Because "it's hard" and HMRC don't like "hard" things any more. They want the easy wins, i.e. where someone has sold a house for £1m a few years ago, but then dies and probate only declares £500k. It's an "easy win" for them for IHT. Land registry is clear evidence, then they just get the bank statements and can quickly pick the big outgoing transactions as to where the money went - just a few hours of office work!
In the same way, they've been targeting buy to letters where land registry and stamp duty return shows "Fred and Mabel" have bought a second house (stamp duty flags it up), so HMRC sit on the info for a few years, and then pounce when successive tax returns don't show any rental income declared, so they get several years' of back tax plus penalties etc.
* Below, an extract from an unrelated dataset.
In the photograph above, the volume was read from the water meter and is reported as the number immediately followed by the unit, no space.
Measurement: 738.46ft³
They "could" act within a couple of years of Fred and Mabel buying the second home, but they sit on it and wait for longer to maximise the penalties!
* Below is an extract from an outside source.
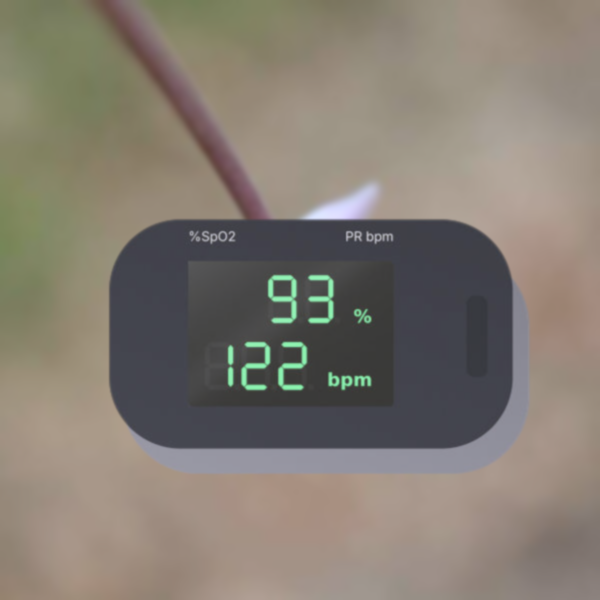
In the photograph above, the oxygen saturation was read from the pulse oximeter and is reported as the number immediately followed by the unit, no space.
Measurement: 93%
It's a lot harder when it comes to the black economy of "fiddling" taxes by cash in hand work, claiming a foreign holiday was a business trip, money laundering, etc., as HMRC don't have the same kind of "clear" evidence that they have from the likes of the Land Registry, DVLA, etc. Basically for things like child maintenance avoidance etc HMRC don't have the same "slam dunk" easy evidence and actually have to do some investigative work, like the way a tiny number of benefit claimants are caught because they need investigators taking pictures/videos of say disability claimants engaging in sports etc when they claim they can't walk more than 5 yards! It's just a lot harder! And the kind of people in the black economy know how to get away with it because they talk to eachother, share knowledge, etc.
It's a lot of why those engaged in benefit fraud/tax evasion, etc don't want to "settle down", i.e. don't buy their own house, don't have "fixed" business premises such as a workshop or office, etc - it minimises "formality" and the footprint evidence - best to have as little on official databases as possible!